## DATA UNDER STUDY

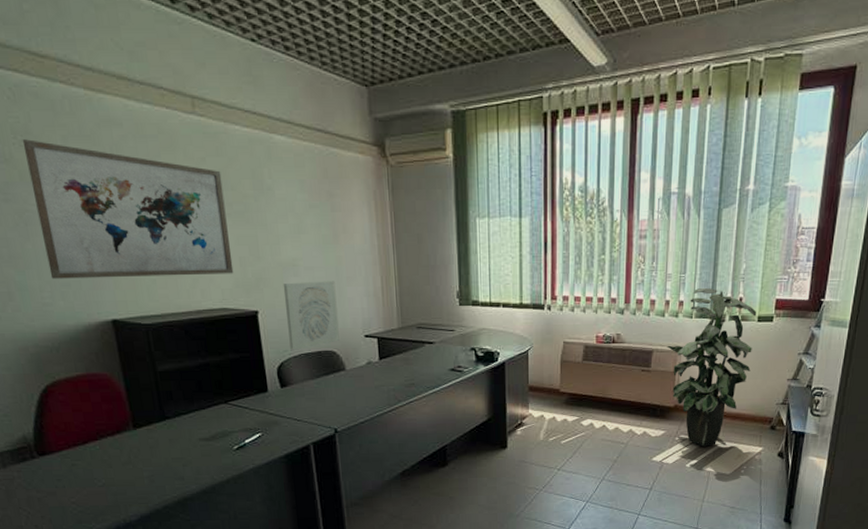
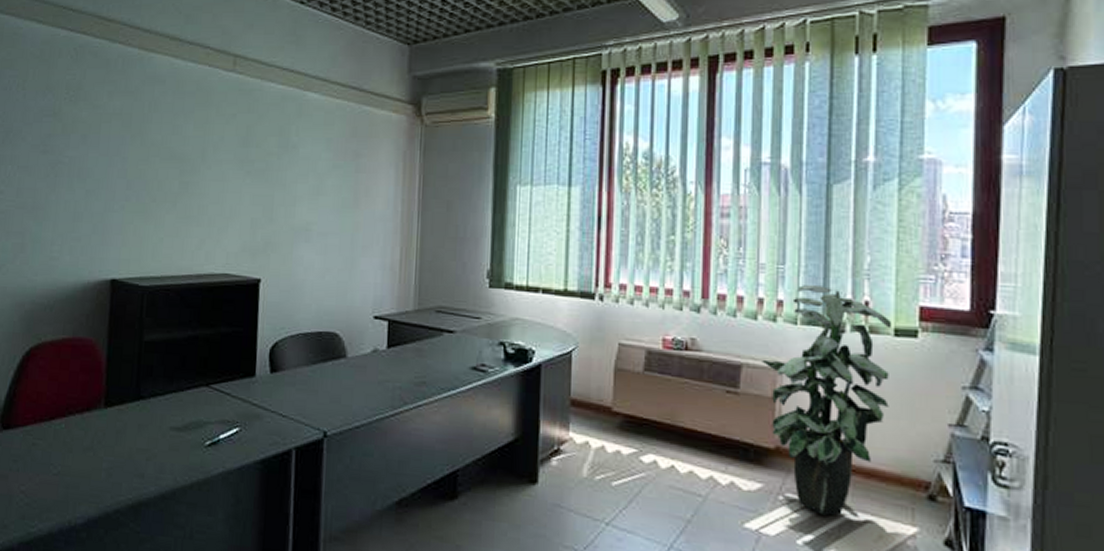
wall art: present [22,139,234,279] -> none [64,95,249,236]
wall art: present [283,280,340,350] -> none [288,248,349,328]

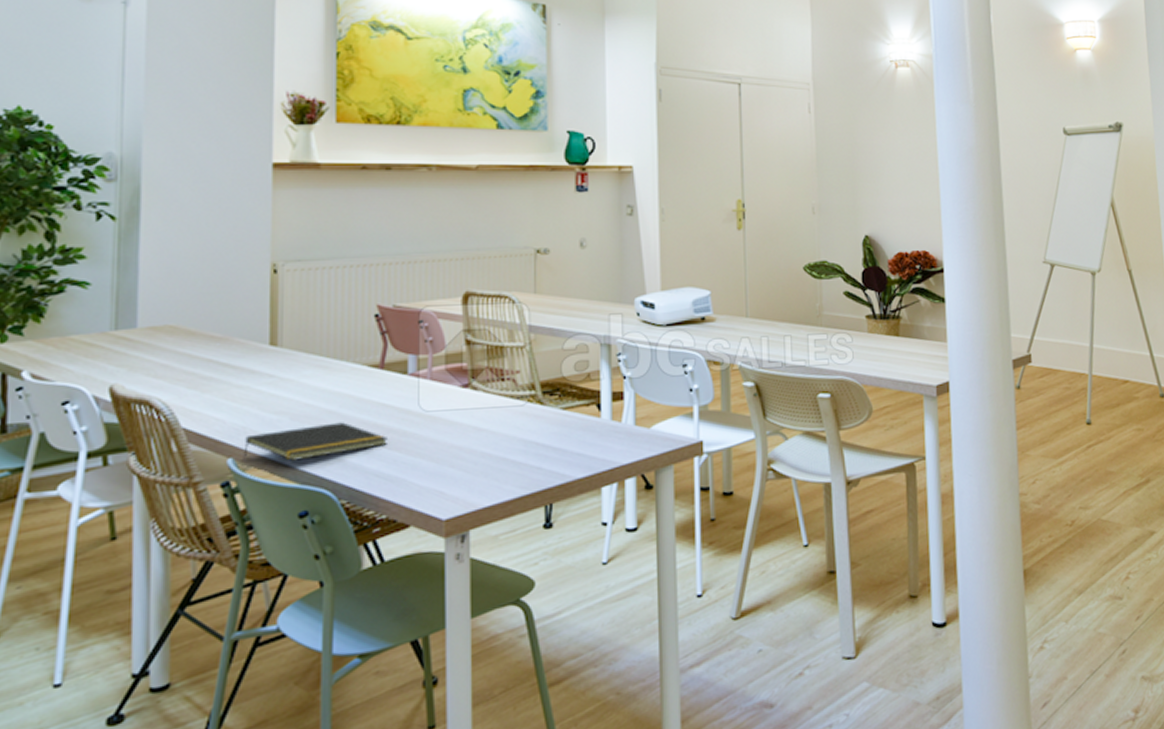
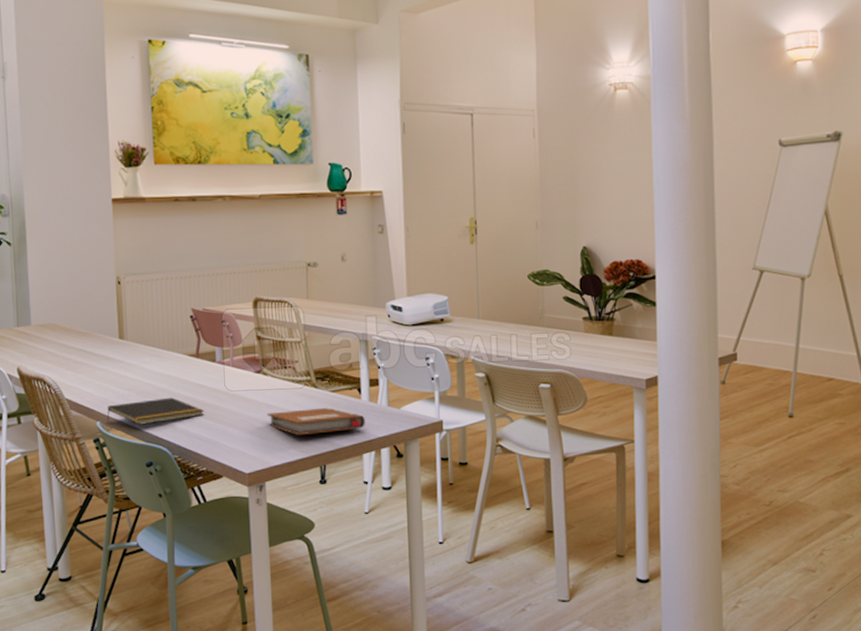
notebook: none [474,429,605,467] -> present [266,407,365,436]

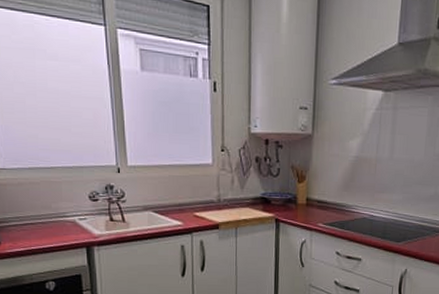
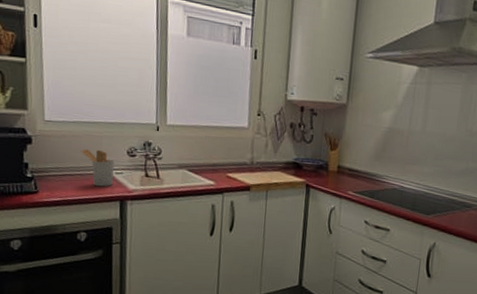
utensil holder: none [39,195,77,234] -> present [80,149,114,187]

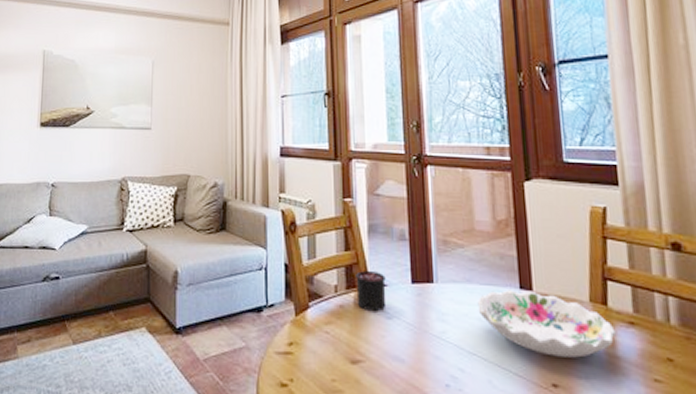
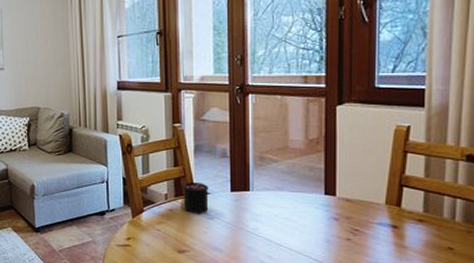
decorative bowl: present [477,290,616,358] -> none [287,195,405,248]

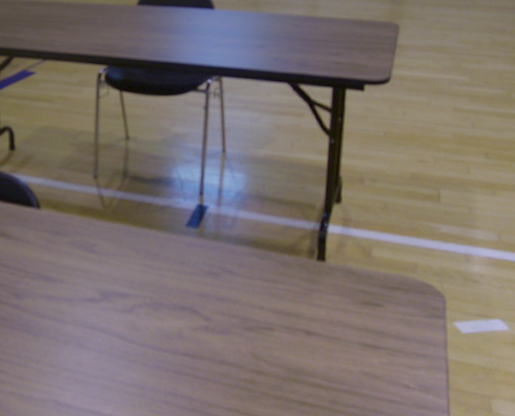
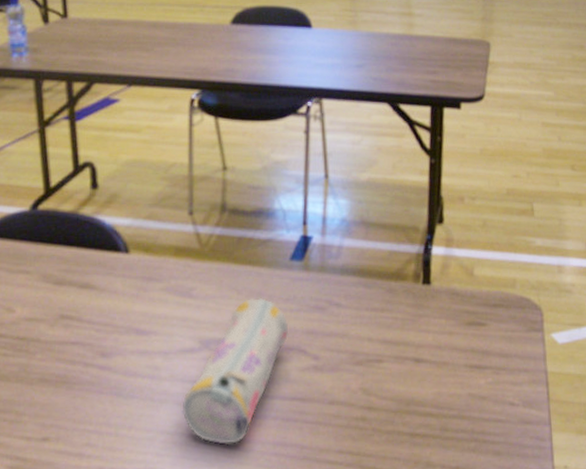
pencil case: none [83,258,183,388] -> present [182,297,289,445]

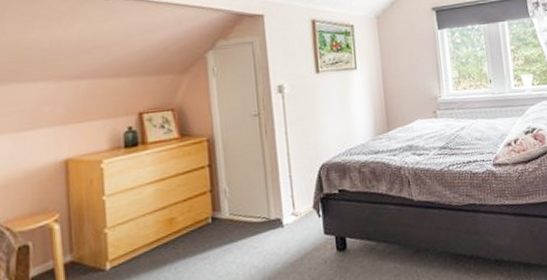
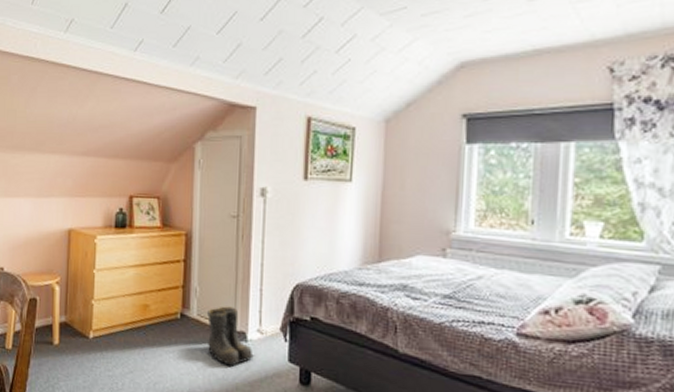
boots: none [240,198,293,255] -> present [208,306,255,366]

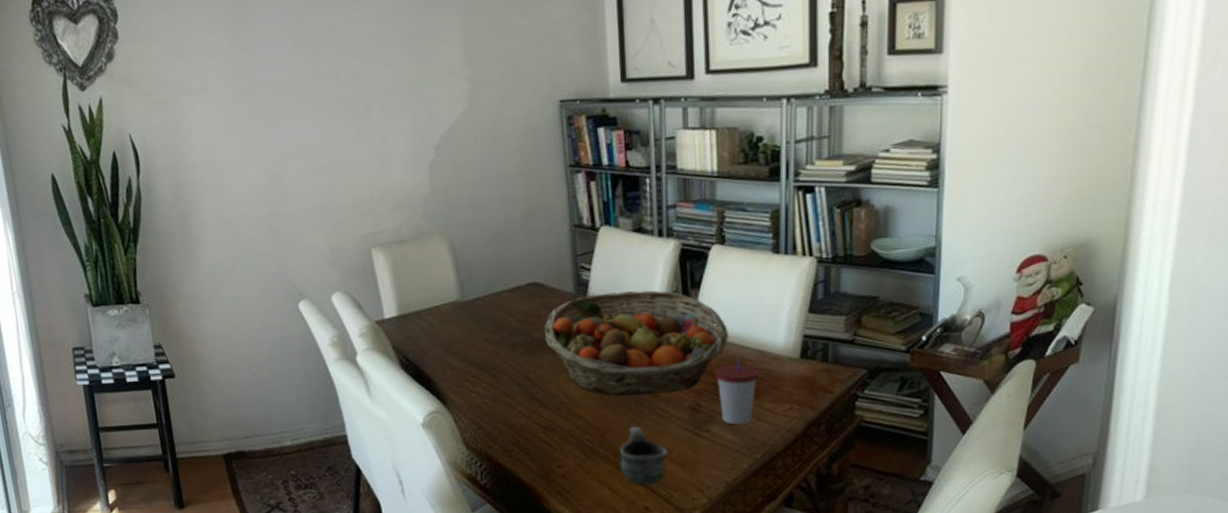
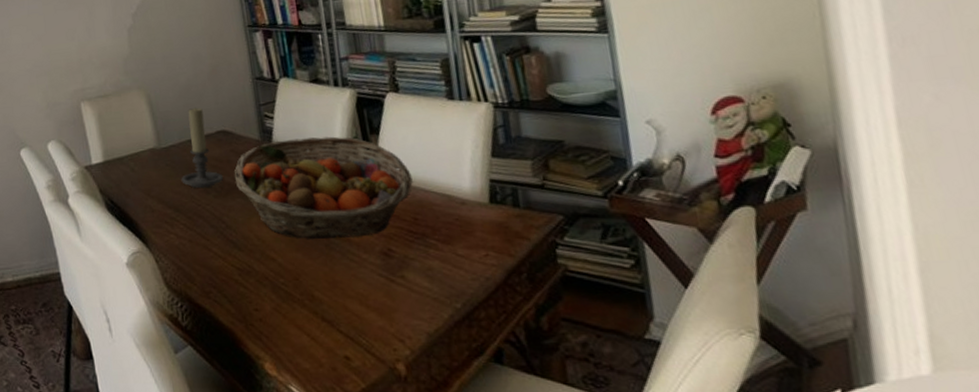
candle holder: none [485,257,533,345] -> present [181,108,224,189]
mug: present [619,426,668,486] -> none [314,270,365,334]
cup: present [714,357,759,425] -> none [403,201,449,272]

## PROBLEM DESCRIPTION
Only the lines from the start of the material through the line containing "utensil holder: none" should be transcribed. Pictures stay out.

## RESPONSE
wall art: present [22,139,234,279] -> none [64,95,249,236]
wall art: present [283,280,340,350] -> none [288,248,349,328]

notebook: none [474,429,605,467] -> present [266,407,365,436]

utensil holder: none [39,195,77,234] -> present [80,149,114,187]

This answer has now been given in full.